SHANGHAI: China devalued its currency on Tuesday after a run of poor economic data, a move it billed as a free-market reform but that some suspect could be the beginning of a longer slide in the exchange rate.
The central bank set its official guidance rate down nearly 2 percent prior to market open to 6.2298 yuan per dollar – its lowest point in almost three years – from 6.1162 the previous day in what it said was a change in methodology to make it more responsive to market forces.
“Since China’s trade in goods continues to post relatively large surpluses, the yuan’s real effective exchange rate is still relatively strong versus various global currencies, and is deviating from market expectations,” the central bank said.
“Therefore, it is necessary to further improve the yuan’s midpoint pricing to meet the needs of the market.”
The central bank called it a “one-off depreciation”, but economists were divided over the significance of a move that appears to reverse the recent policy of maintaining a strong yuan, which has buttressed policy goals of boosting domestic consumption and outward investment.
“For a long time I gave the PBOC credit for holding the line on the renminbi and recognising that while it might be tempting to try to shore up the old growth model by devaluing the currency, that really was a dead end,” said economist Patrick Chovanec.
Chovanec allowed that a weaker yuan might better reflect current market demand, but he said the strong yuan served a more important goal of forcing “painful” economic transformation toward consumption and away from low-end manufacturing.
“What the world needs from China is not more supply; what it needs is demand.”
Other economists said the move could, however, address a frustration among currency traders with the government’s heavy hand in the market, and pointed out that nearly all of China’s neighbours had debased their currencies while China held firm.
While cutting the exchange rate will not address all the ills of China’s export sector, which is hobbled by rising labour costs and quality problems, Guo Lei, economist at Founder Securities in Shanghai, said it would help relieve deflationary pressure, a far bigger economic concern.
Data released at the weekend showed China’s exports tumbled 8.3 percent in July, hit by weaker demand from Europe, the United States and Japan, and producer prices are well into their fourth year of deflation.

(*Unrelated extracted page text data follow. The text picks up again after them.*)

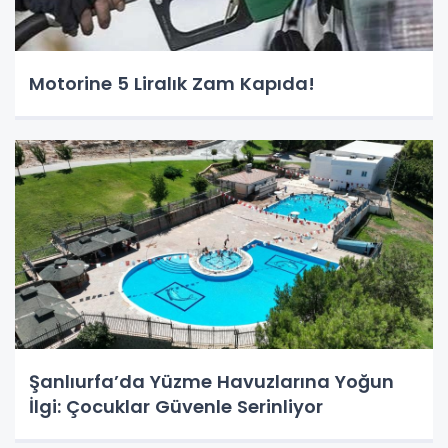
Motorine 5 Liralık Zam Kapıda!
Şanlıurfa’da Yüzme Havuzlarına Yoğun
İlgi: Çocuklar Güvenle Serinliyor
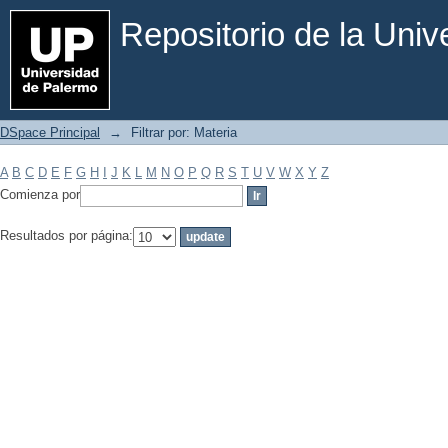
Filtrar por: Materia
Repositorio de la Uni
DSpace Principal
→
Filtrar por: Materia
A
B
C
D
E
F
G
H
I
J
K
L
M
N
O
P
Q
R
S
T
U
V
W
X
Y
Z
Comienza por
Resultados por página:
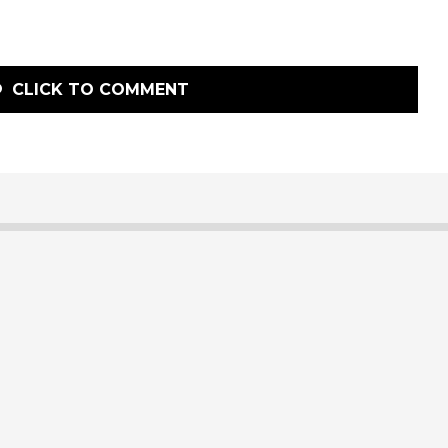
CLICK TO COMMENT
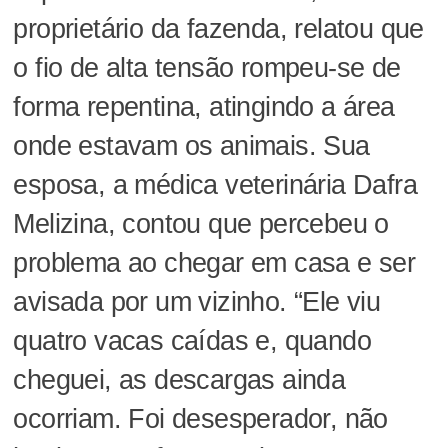
proprietário da fazenda, relatou que
o fio de alta tensão rompeu-se de
forma repentina, atingindo a área
onde estavam os animais. Sua
esposa, a médica veterinária Dafra
Melizina, contou que percebeu o
problema ao chegar em casa e ser
avisada por um vizinho. “Ele viu
quatro vacas caídas e, quando
cheguei, as descargas ainda
ocorriam. Foi desesperador, não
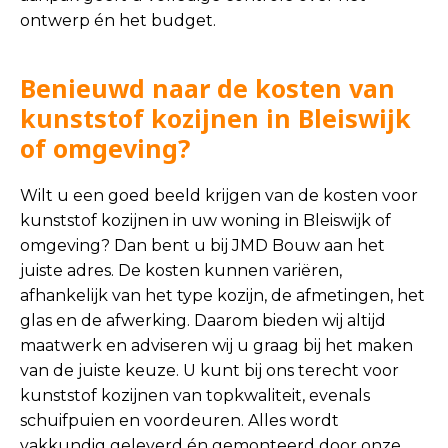
ontwerp én het budget.
Benieuwd naar de kosten van
kunststof kozijnen in Bleiswijk
of omgeving?
Wilt u een goed beeld krijgen van de kosten voor
kunststof kozijnen in uw woning in Bleiswijk of
omgeving? Dan bent u bij JMD Bouw aan het
juiste adres. De kosten kunnen variëren,
afhankelijk van het type kozijn, de afmetingen, het
glas en de afwerking. Daarom bieden wij altijd
maatwerk en adviseren wij u graag bij het maken
van de juiste keuze. U kunt bij ons terecht voor
kunststof kozijnen van topkwaliteit, evenals
schuifpuien en voordeuren. Alles wordt
vakkundig geleverd én gemonteerd door onze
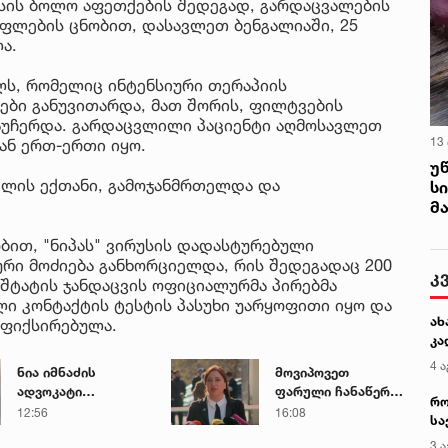
უსის ბოლო აფეთქების შედეგად, გარდაცვალების
ფლების ცნობით, დასავლეთ ბენგალიაში, 25
ა.
ლს, რომელიც ინტენსიური თერაპიის
ბი განუვითარდა, მათ შორის, ფილტვების
გაუჩერდა. გარდაცვლილი პაციენტი აღმოსავლეთ
13
ან ერთ-ერთი იყო.
უ
 წლის ექთანი, გამოჯანმრთელდა და
ს
მ
ბით, "ნიპას" ვირუსის დადასტურებული
ური მოძიება განხორციელდა, რის შედეგადაც 200
კ
 შტატის ჯანდაცვის ოფიციალურმა პირებმა
ი კონტაქტის ტესტის პასუხი უარყოფითი იყო და
ახ
აფიქსირებულა.
კა
4 ა
ნია იმნაძის
მოვიპოვეთ
ადვოკატი
ფარული ჩანაწერი
რო
საავადმყოფოში
ნია იმნაძესა და
12:56
16:08
სა
გადაღებულ
მამამისს შორის,
კე
3 ა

Collapsing prices for global commodities have been blamed for the producer price deflation, putting the country at risk of repeating the deflationary cycle that has blighted Japan for decades.
Growth in China, the world’s second-largest economy, has slowed markedly this year and is set to hit a 25-year low even if it meets its official 7 percent target.
Tuesday’s move sparked declines in the offshore yuan market and in currencies including the Australian dollar and the Korean won, and caused airline shares to fall, given the impact higher fuel prices will have on their bottom line. Share in exporters rose.
Some said the move was also to blame for a fall in futures contracts tracking the S&P 500 index, given the potential hit to U.S. exports to China.
The spot yuan was changing hands at at 6.3185 in mid-afternoon, 1.46 percent away from the midpoint.
Under the current regime, the spot yuan is allowed to rise or fall by 2 percent from the midpoint each day.
In the past, the central bank set the midpoint by a formula based on a basket of currencies, but the methodology was never publicised and many believed the midpoint was frequently used as a way to bend the market to policy goals.
Under the new method, investors moving assets out of yuan could take the rate lower in the weeks ahead, raising the possibility of competitive currency depreciations worldwide.
The yuan had been locked in an extremely narrow intraday range since March, varying only 0.3 percent. On Tuesday, the spot yuan price touched its weakest point since September 2012 in early trade.
However, some economists said the move was not just a reaction to the export figures and was linked to Beijing’s push for the yuan to be included in a basket of reserve currencies known as Special Drawing Rights (SDR), which are used by the International Monetary Fund to lend money to sovereign borrowers.
“The PBOC aims to move the renminbi to a freer floating and accessible currency, prerequisites for it to be given the IMF’s reserve stamp of approval and will see it move in a wider band,” said Angus Campbell, analyst at FXpro.
The IMF proposed in a report this month to put off any move to add the yuan to its benchmark currency basket until after September 2016, and it gave mixed reviews of Beijing’s progress in making key financial reforms to its currency market.